Saved entries:
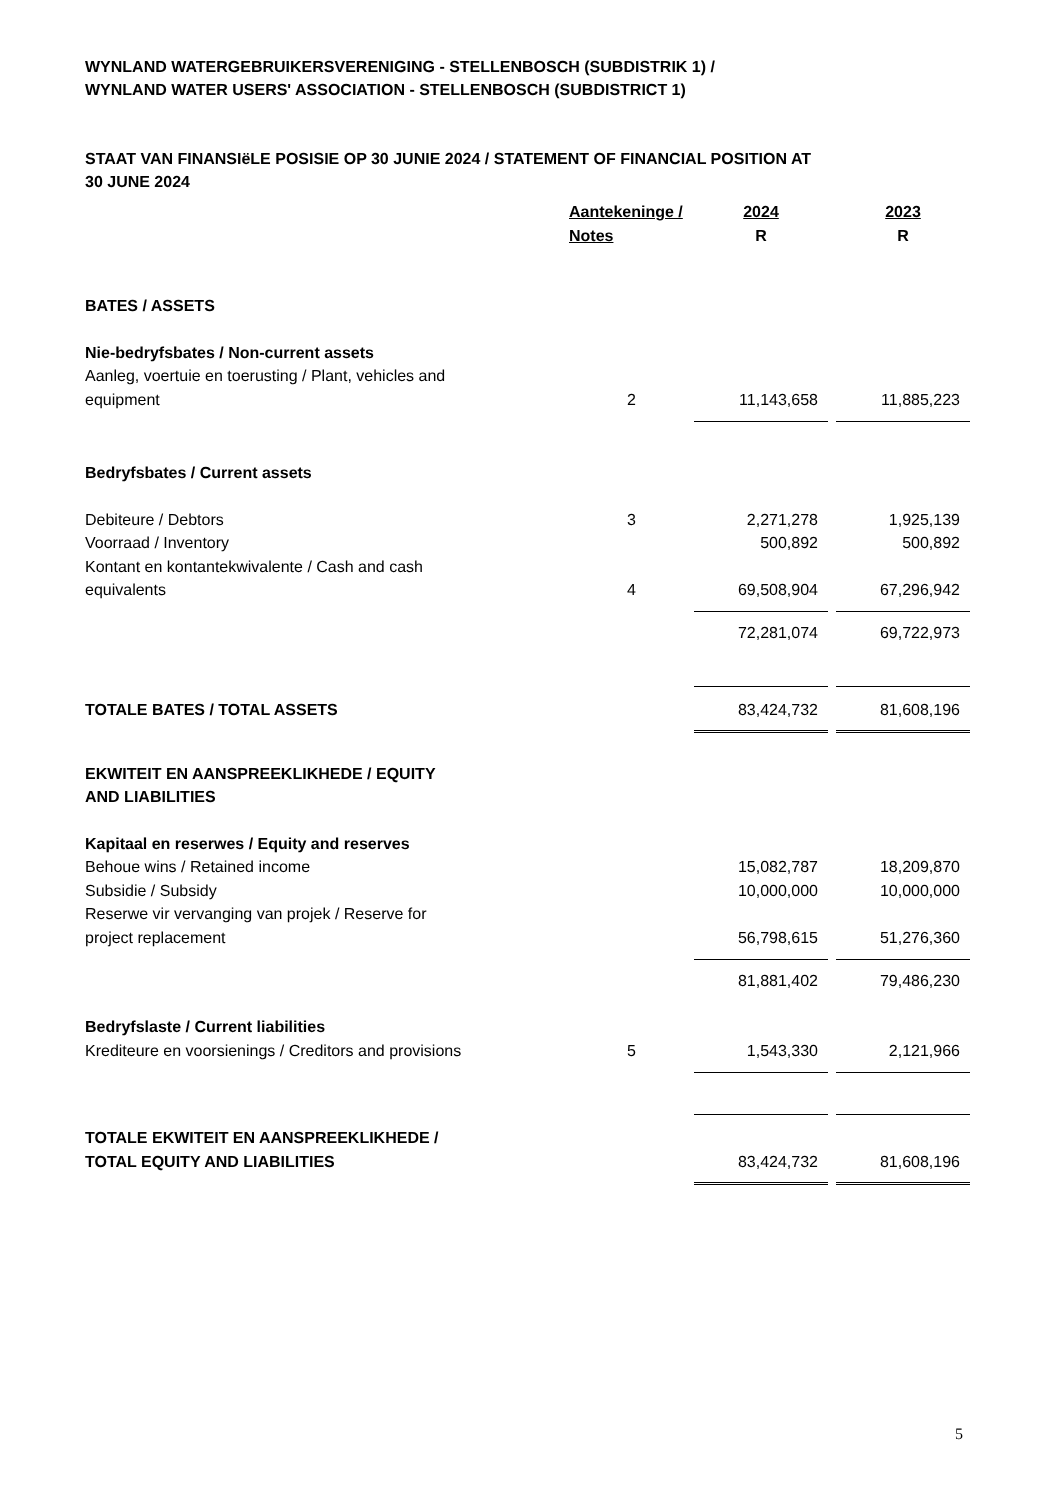WYNLAND WATERGEBRUIKERSVERENIGING - STELLENBOSCH (SUBDISTRIK 1) /
WYNLAND WATER USERS' ASSOCIATION - STELLENBOSCH (SUBDISTRICT 1)
STAAT VAN FINANSIëLE POSISIE OP 30 JUNIE 2024 / STATEMENT OF FINANCIAL POSITION AT
30 JUNE 2024
| | Aantekeninge / Notes | 2024 R | | 2023 R |
| BATES / ASSETS | | | | |
| Nie-bedryfsbates / Non-current assets | | | | |
| Aanleg, voertuie en toerusting / Plant, vehicles and equipment | 2 | 11,143,658 | | 11,885,223 |
| Bedryfsbates / Current assets | | | | |
| Debiteure / Debtors | 3 | 2,271,278 | | 1,925,139 |
| Voorraad / Inventory | | 500,892 | | 500,892 |
| Kontant en kontantekwivalente / Cash and cash equivalents | 4 | 69,508,904 | | 67,296,942 |
| | | 72,281,074 | | 69,722,973 |
| TOTALE BATES / TOTAL ASSETS | | 83,424,732 | | 81,608,196 |
| EKWITEIT EN AANSPREEKLIKHEDE / EQUITY AND LIABILITIES | | | | |
| Kapitaal en reserwes / Equity and reserves | | | | |
| Behoue wins / Retained income | | 15,082,787 | | 18,209,870 |
| Subsidie / Subsidy | | 10,000,000 | | 10,000,000 |
| Reserwe vir vervanging van projek / Reserve for project replacement | | 56,798,615 | | 51,276,360 |
| | | 81,881,402 | | 79,486,230 |
| Bedryfslaste / Current liabilities | | | | |
| Krediteure en voorsienings / Creditors and provisions | 5 | 1,543,330 | | 2,121,966 |
| TOTALE EKWITEIT EN AANSPREEKLIKHEDE / TOTAL EQUITY AND LIABILITIES | | 83,424,732 | | 81,608,196 |
5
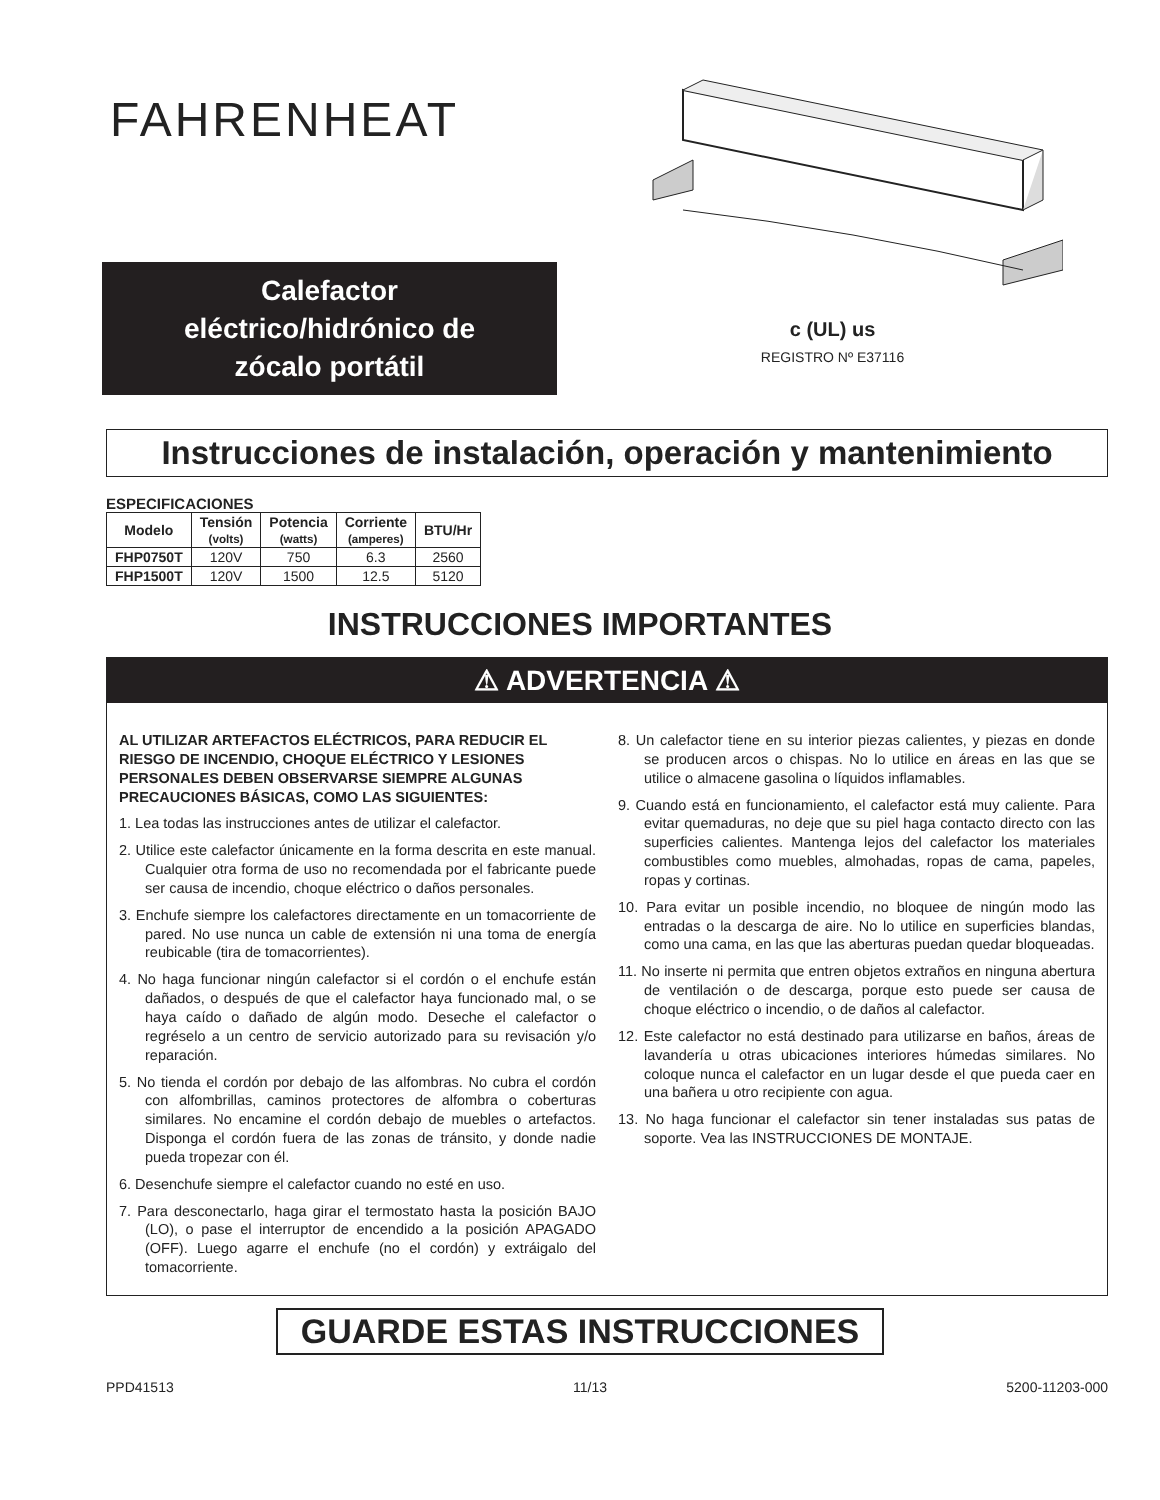FAHRENHEAT
Calefactor
eléctrico/hidrónico de
zócalo portátil
c (UL) us
REGISTRO Nº E37116
Instrucciones de instalación, operación y mantenimiento
ESPECIFICACIONES
| Modelo | Tensión (volts) | Potencia (watts) | Corriente (amperes) | BTU/Hr |
| --- | --- | --- | --- | --- |
| FHP0750T | 120V | 750 | 6.3 | 2560 |
| FHP1500T | 120V | 1500 | 12.5 | 5120 |
INSTRUCCIONES IMPORTANTES
⚠ ADVERTENCIA ⚠
AL UTILIZAR ARTEFACTOS ELÉCTRICOS, PARA REDUCIR EL RIESGO DE INCENDIO, CHOQUE ELÉCTRICO Y LESIONES PERSONALES DEBEN OBSERVARSE SIEMPRE ALGUNAS PRECAUCIONES BÁSICAS, COMO LAS SIGUIENTES:
1. Lea todas las instrucciones antes de utilizar el calefactor.
2. Utilice este calefactor únicamente en la forma descrita en este manual. Cualquier otra forma de uso no recomendada por el fabricante puede ser causa de incendio, choque eléctrico o daños personales.
3. Enchufe siempre los calefactores directamente en un tomacorriente de pared. No use nunca un cable de extensión ni una toma de energía reubicable (tira de tomacorrientes).
4. No haga funcionar ningún calefactor si el cordón o el enchufe están dañados, o después de que el calefactor haya funcionado mal, o se haya caído o dañado de algún modo. Deseche el calefactor o regréselo a un centro de servicio autorizado para su revisación y/o reparación.
5. No tienda el cordón por debajo de las alfombras. No cubra el cordón con alfombrillas, caminos protectores de alfombra o coberturas similares. No encamine el cordón debajo de muebles o artefactos. Disponga el cordón fuera de las zonas de tránsito, y donde nadie pueda tropezar con él.
6. Desenchufe siempre el calefactor cuando no esté en uso.
7. Para desconectarlo, haga girar el termostato hasta la posición BAJO (LO), o pase el interruptor de encendido a la posición APAGADO (OFF). Luego agarre el enchufe (no el cordón) y extráigalo del tomacorriente.
8. Un calefactor tiene en su interior piezas calientes, y piezas en donde se producen arcos o chispas. No lo utilice en áreas en las que se utilice o almacene gasolina o líquidos inflamables.
9. Cuando está en funcionamiento, el calefactor está muy caliente. Para evitar quemaduras, no deje que su piel haga contacto directo con las superficies calientes. Mantenga lejos del calefactor los materiales combustibles como muebles, almohadas, ropas de cama, papeles, ropas y cortinas.
10. Para evitar un posible incendio, no bloquee de ningún modo las entradas o la descarga de aire. No lo utilice en superficies blandas, como una cama, en las que las aberturas puedan quedar bloqueadas.
11. No inserte ni permita que entren objetos extraños en ninguna abertura de ventilación o de descarga, porque esto puede ser causa de choque eléctrico o incendio, o de daños al calefactor.
12. Este calefactor no está destinado para utilizarse en baños, áreas de lavandería u otras ubicaciones interiores húmedas similares. No coloque nunca el calefactor en un lugar desde el que pueda caer en una bañera u otro recipiente con agua.
13. No haga funcionar el calefactor sin tener instaladas sus patas de soporte. Vea las INSTRUCCIONES DE MONTAJE.
GUARDE ESTAS INSTRUCCIONES
PPD41513 11/13 5200-11203-000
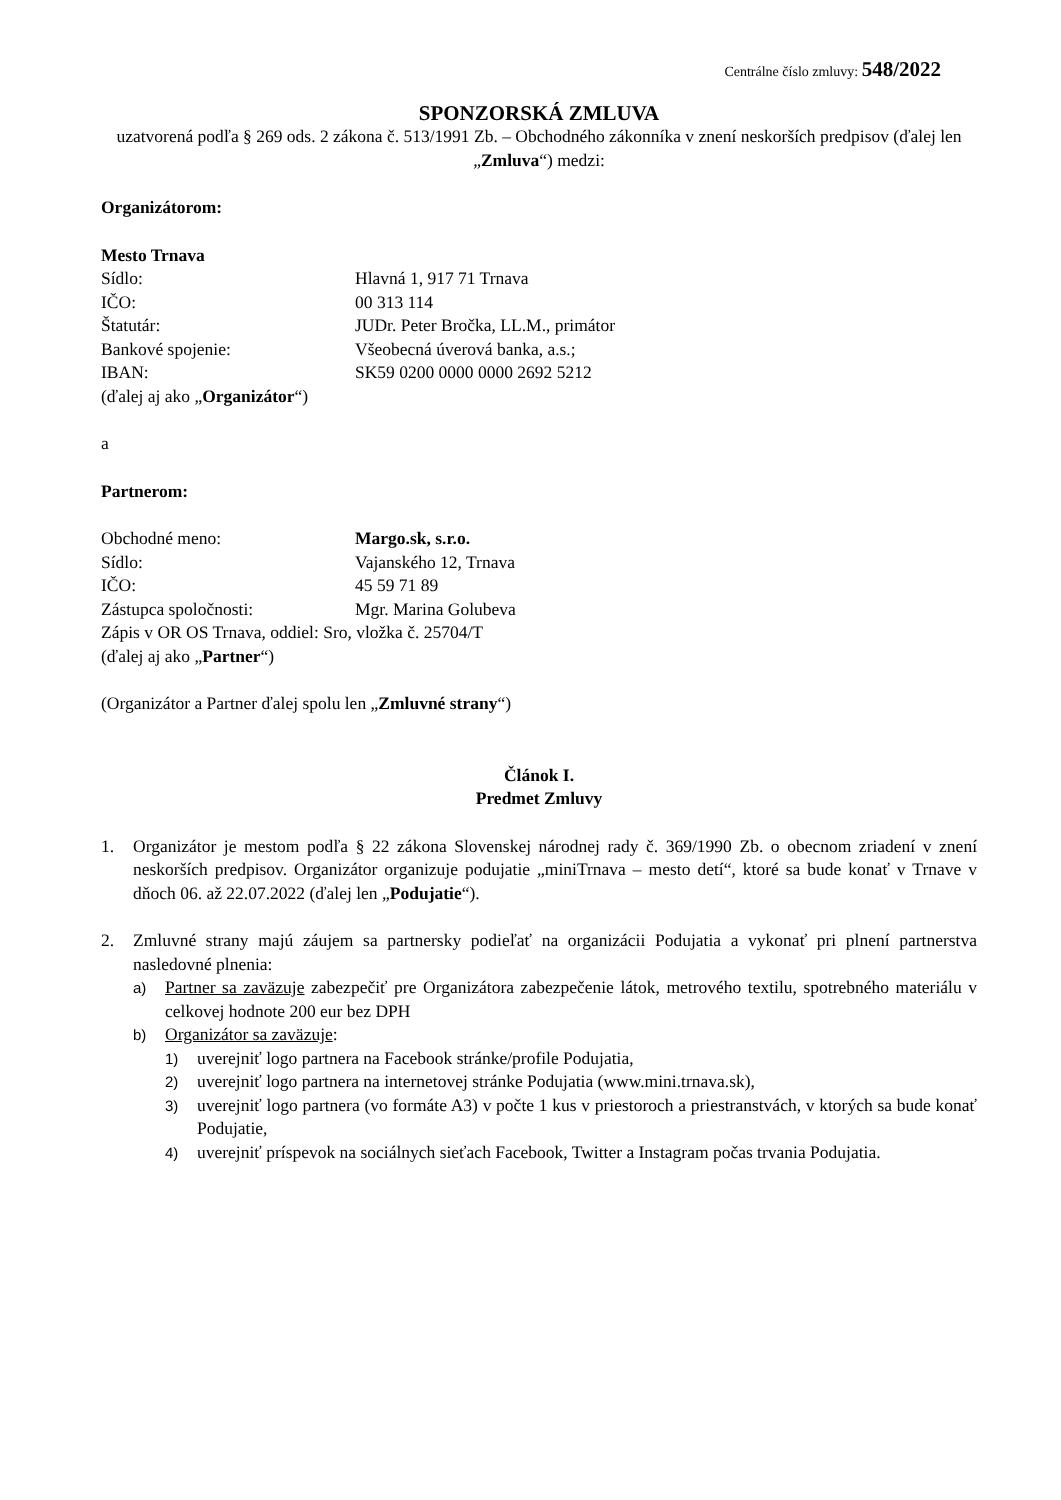Centrálne číslo zmluvy: 548/2022
SPONZORSKÁ ZMLUVA
uzatvorená podľa § 269 ods. 2 zákona č. 513/1991 Zb. – Obchodného zákonníka v znení neskorších predpisov (ďalej len „Zmluva“) medzi:
Organizátorom:
Mesto Trnava
Sídlo: Hlavná 1, 917 71 Trnava
IČO: 00 313 114
Štatutár: JUDr. Peter Bročka, LL.M., primátor
Bankové spojenie: Všeobecná úverová banka, a.s.;
IBAN: SK59 0200 0000 0000 2692 5212
(ďalej aj ako „Organizátor“)
a
Partnerom:
Obchodné meno: Margo.sk, s.r.o.
Sídlo: Vajanského 12, Trnava
IČO: 45 59 71 89
Zástupca spoločnosti: Mgr. Marina Golubeva
Zápis v OR OS Trnava, oddiel: Sro, vložka č. 25704/T
(ďalej aj ako „Partner“)
(Organizátor a Partner ďalej spolu len „Zmluvné strany“)
Článok I.
Predmet Zmluvy
1. Organizátor je mestom podľa § 22 zákona Slovenskej národnej rady č. 369/1990 Zb. o obecnom zriadení v znení neskorších predpisov. Organizátor organizuje podujatie „miniTrnava – mesto detí“, ktoré sa bude konať v Trnave v dňoch 06. až 22.07.2022 (ďalej len „Podujatie“).
2. Zmluvné strany majú záujem sa partnersky podieľať na organizácii Podujatia a vykonať pri plnení partnerstva nasledovné plnenia:
a) Partner sa zaväzuje zabezpečiť pre Organizátora zabezpečenie látok, metrového textilu, spotrebného materiálu v celkovej hodnote 200 eur bez DPH
b) Organizátor sa zaväzuje:
1) uverejniť logo partnera na Facebook stránke/profile Podujatia,
2) uverejniť logo partnera na internetovej stránke Podujatia (www.mini.trnava.sk),
3) uverejniť logo partnera (vo formáte A3) v počte 1 kus v priestoroch a priestranstvách, v ktorých sa bude konať Podujatie,
4) uverejniť príspevok na sociálnych sieťach Facebook, Twitter a Instagram počas trvania Podujatia.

Task | For this exercise, repeat exactly the lines of the data above from the one with "5. No tienda" down to the one with "8. Un calefactor", both end lines included.

Output of the task |
5. No tienda el cordón por debajo de las alfombras. No cubra el cordón con alfombrillas, caminos protectores de alfombra o coberturas similares. No encamine el cordón debajo de muebles o artefactos. Disponga el cordón fuera de las zonas de tránsito, y donde nadie pueda tropezar con él.
6. Desenchufe siempre el calefactor cuando no esté en uso.
7. Para desconectarlo, haga girar el termostato hasta la posición BAJO (LO), o pase el interruptor de encendido a la posición APAGADO (OFF). Luego agarre el enchufe (no el cordón) y extráigalo del tomacorriente.
8. Un calefactor tiene en su interior piezas calientes, y piezas en donde se producen arcos o chispas. No lo utilice en áreas en las que se utilice o almacene gasolina o líquidos inflamables.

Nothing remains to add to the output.